А как смело и откровенно Корень преувеличивал любую часть тела и любую деталь, добиваясь необходимого заострения образа, заострения идеи картины.
Некоторым этот прием казался и кажется просто грубостью, примитивизмом, свидетельствующим лишь о неумении народного художника нарисовать все таким, каким оно существует на самом деле.
Но ответьте на такой вопрос: может ли лист обыкновенной бумаги наполниться реальной всамделишной жизнью?
Нелепый вопрос. Конечно, нет!
Так, значит, что бы на нем не нарисовали и как бы ни нарисовали, пусть даже сверхнатуралистически, сверхиллюзорно, — все это будет всего лишь условное изображение кого-то или чего-то. А если все равно условное, то, может быть, стоит показать в рисунке и нечто большее, чем просто какого-то человека или предмет. Можно, скажем, выпятить чей-то характер или иные особенности.
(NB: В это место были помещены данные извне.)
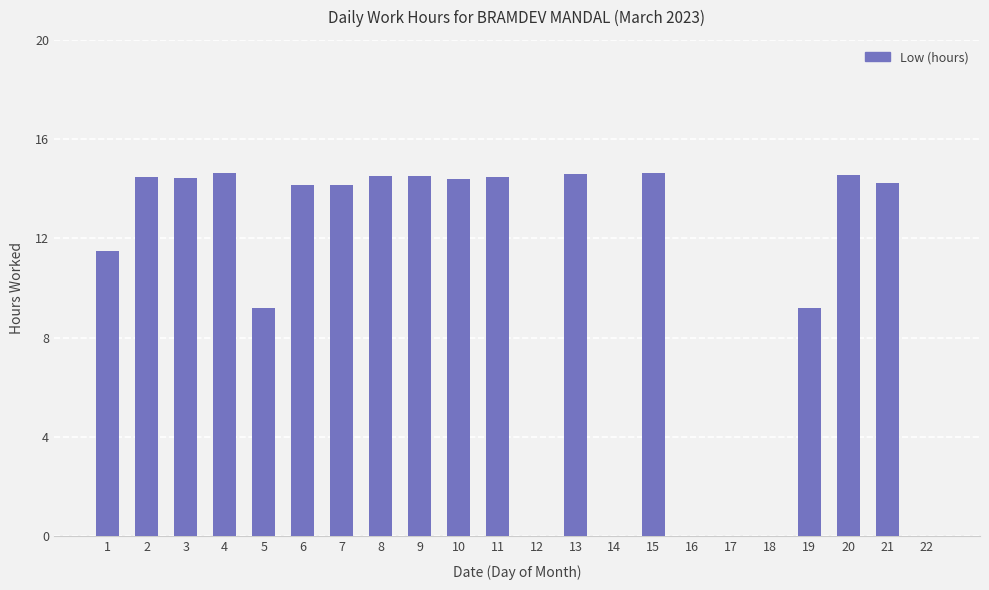

What is the maximum value shown in the chart?

14.7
То есть преувеличить отдельные характернейшие черты и детали так, чтобы образы и идея произведения стали намного ярче, доходчивей. А все второстепенное, мешающее восприятию главного, разумнее в таком случае отбросить, как будто его и в природе нет.
Одним словом, у лубочного рисунка, как у всякой другой художественной условности (у живописи, музыки, танца), существует свой, совершенно особый язык, своя особая природа. И народ, который в массе своей, конечно, никогда специально не задумывался над этой природой, все-таки только так всегда ее и понимал.
Купил, например, мужик картинку «Мысли ветреныя, или Притча мнения человеческого». Не должен же он отгадывать, у кого и какие именно мысли появились и что из этого в конце концов вышло, — лубок обязан все это сразу ему показать. И где все происходит, должен показать. Мало того, он и занятным должен быть настолько, чтобы человек подходил к нему снова и снова, и разглядывал, и читал, и чтобы издали радовался ярким краскам, которые сделали его избу такой нарядной и веселой.
И посмотрите, как просто и убедительно решает все эти задачи безвестный художник в этих «Мыслях ветреных». Героя сделал несоразмеренно большим, больше деревьев и высоких домов. Он идет по пригорочкам, на которых растут сии маленькие деревья и цветы, — понимай, идет по лесу. За одним из пригорочков видна деревня, а прямо над нею за высоким холмом — город, всего три-четыре каменных трехэтажных дома. Значит, идет наш герой из деревни в город. И несет большое лукошко с яйцами. А от его головы вверх ступеньками поднимаются маленькие картиночки: первая — курица с цыплятами, потом свинья, потом корова с теленком, потом конь с всадником и, наконец, кирпичный дом. Это его мысли-мечты, как, продав яйца, он купит курицу, она выведет цыплят, он их тоже продаст, купит поросенка, вырастит, тоже продаст… Он так замечтался, что «плетенка порвалась и рассыпал яйца даром». Это тоже изображено.
Даже неграмотному человеку смысл такой картинки был предельно ясен, хотя под ней существует и текст.
А если бы художник нарисовал все реалистично, разве бы он смог показать одновременно и событие, и лес, и мысли, и деревню, и город.